- [WORK INSTRUCTIONS] Please give every record below again exactly, and keep the pictures out.

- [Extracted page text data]
== == ==
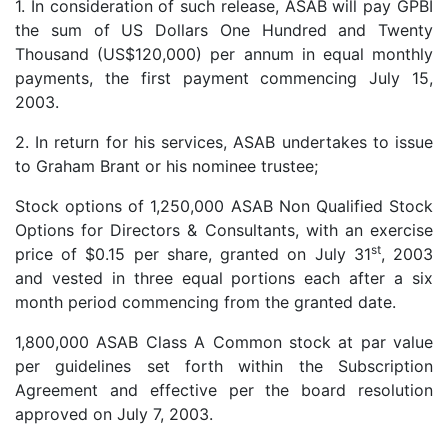
1. In consideration of such release, ASAB will pay GPBI
the sum of US Dollars One Hundred and Twenty
Thousand (US$120,000) per annum in equal monthly
payments, the first payment commencing July 15,
2003.
2. In return for his services, ASAB undertakes to issue
to Graham Brant or his nominee trustee;
Stock options of 1,250,000 ASAB Non Qualified Stock
Options for Directors & Consultants, with an exercise
st
price of $0.15 per share, granted on July 31
, 2003
and vested in three equal portions each after a six
month period commencing from the granted date.
1,800,000 ASAB Class A Common stock at par value
per guidelines set forth within the Subscription
Agreement and effective per the board resolution
approved on July 7, 2003.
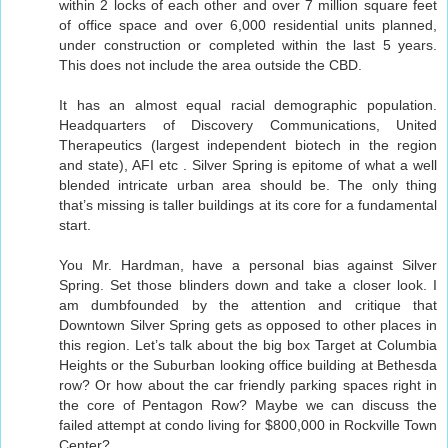
within 2 locks of each other and over 7 million square feet
of office space and over 6,000 residential units planned,
under construction or completed within the last 5 years.
This does not include the area outside the CBD.
It has an almost equal racial demographic population.
Headquarters of Discovery Communications, United
Therapeutics (largest independent biotech in the region
and state), AFI etc . Silver Spring is epitome of what a well
blended intricate urban area should be. The only thing
that’s missing is taller buildings at its core for a fundamental
start.
You Mr. Hardman, have a personal bias against Silver
Spring. Set those blinders down and take a closer look. I
am dumbfounded by the attention and critique that
Downtown Silver Spring gets as opposed to other places in
this region. Let’s talk about the big box Target at Columbia
Heights or the Suburban looking office building at Bethesda
row? Or how about the car friendly parking spaces right in
the core of Pentagon Row? Maybe we can discuss the
failed attempt at condo living for $800,000 in Rockville Town
Center?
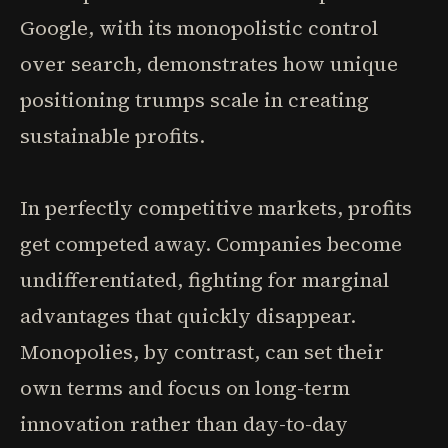
Google, with its monopolistic control
over search, demonstrates how unique
positioning trumps scale in creating
sustainable profits.
In perfectly competitive markets, profits
get competed away. Companies become
undifferentiated, fighting for marginal
advantages that quickly disappear.
Monopolies, by contrast, can set their
own terms and focus on long-term
innovation rather than day-to-day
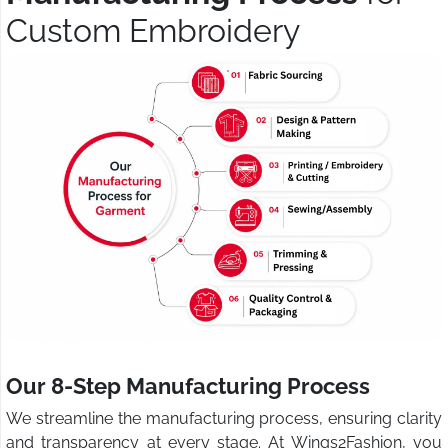
Custom Embroidery
Our 8-Step Manufacturing Process
We streamline the manufacturing process, ensuring clarity
and transparency at every stage. At Wings2Fashion, you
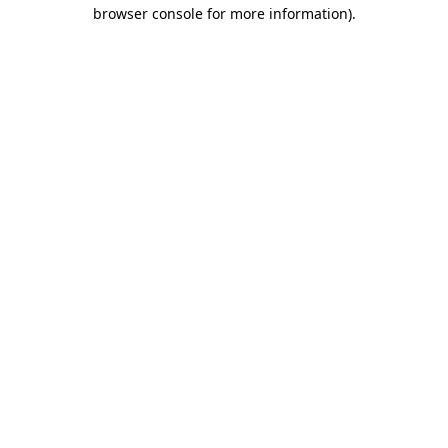
browser console for more information)
.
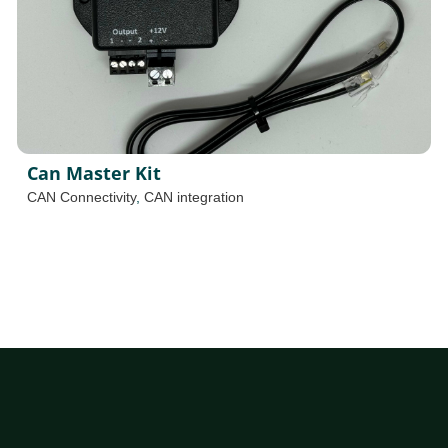
Can Master Kit
CAN Connectivity
,
CAN integration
== == ==
- [RESULT BELOW]
1. In consideration of such release, ASAB will pay GPBI
the sum of US Dollars One Hundred and Twenty
Thousand (US$120,000) per annum in equal monthly
payments, the first payment commencing July 15,
2003.
2. In return for his services, ASAB undertakes to issue
to Graham Brant or his nominee trustee;
Stock options of 1,250,000 ASAB Non Qualified Stock
Options for Directors & Consultants, with an exercise
st
price of $0.15 per share, granted on July 31
, 2003
and vested in three equal portions each after a six
month period commencing from the granted date.
1,800,000 ASAB Class A Common stock at par value
per guidelines set forth within the Subscription
Agreement and effective per the board resolution
approved on July 7, 2003.
within 2 locks of each other and over 7 million square feet
of office space and over 6,000 residential units planned,
under construction or completed within the last 5 years.
This does not include the area outside the CBD.
It has an almost equal racial demographic population.
Headquarters of Discovery Communications, United
Therapeutics (largest independent biotech in the region
and state), AFI etc . Silver Spring is epitome of what a well
blended intricate urban area should be. The only thing
that’s missing is taller buildings at its core for a fundamental
start.
You Mr. Hardman, have a personal bias against Silver
Spring. Set those blinders down and take a closer look. I
am dumbfounded by the attention and critique that
Downtown Silver Spring gets as opposed to other places in
this region. Let’s talk about the big box Target at Columbia
Heights or the Suburban looking office building at Bethesda
row? Or how about the car friendly parking spaces right in
the core of Pentagon Row? Maybe we can discuss the
failed attempt at condo living for $800,000 in Rockville Town
Center?
Google, with its monopolistic control
over search, demonstrates how unique
positioning trumps scale in creating
sustainable profits.
In perfectly competitive markets, profits
get competed away. Companies become
undifferentiated, fighting for marginal
advantages that quickly disappear.
Monopolies, by contrast, can set their
own terms and focus on long-term
innovation rather than day-to-day
Custom Embroidery
Our 8-Step Manufacturing Process
We streamline the manufacturing process, ensuring clarity
and transparency at every stage. At Wings2Fashion, you
browser console for more information)
.
Can Master Kit
CAN Connectivity
,
CAN integration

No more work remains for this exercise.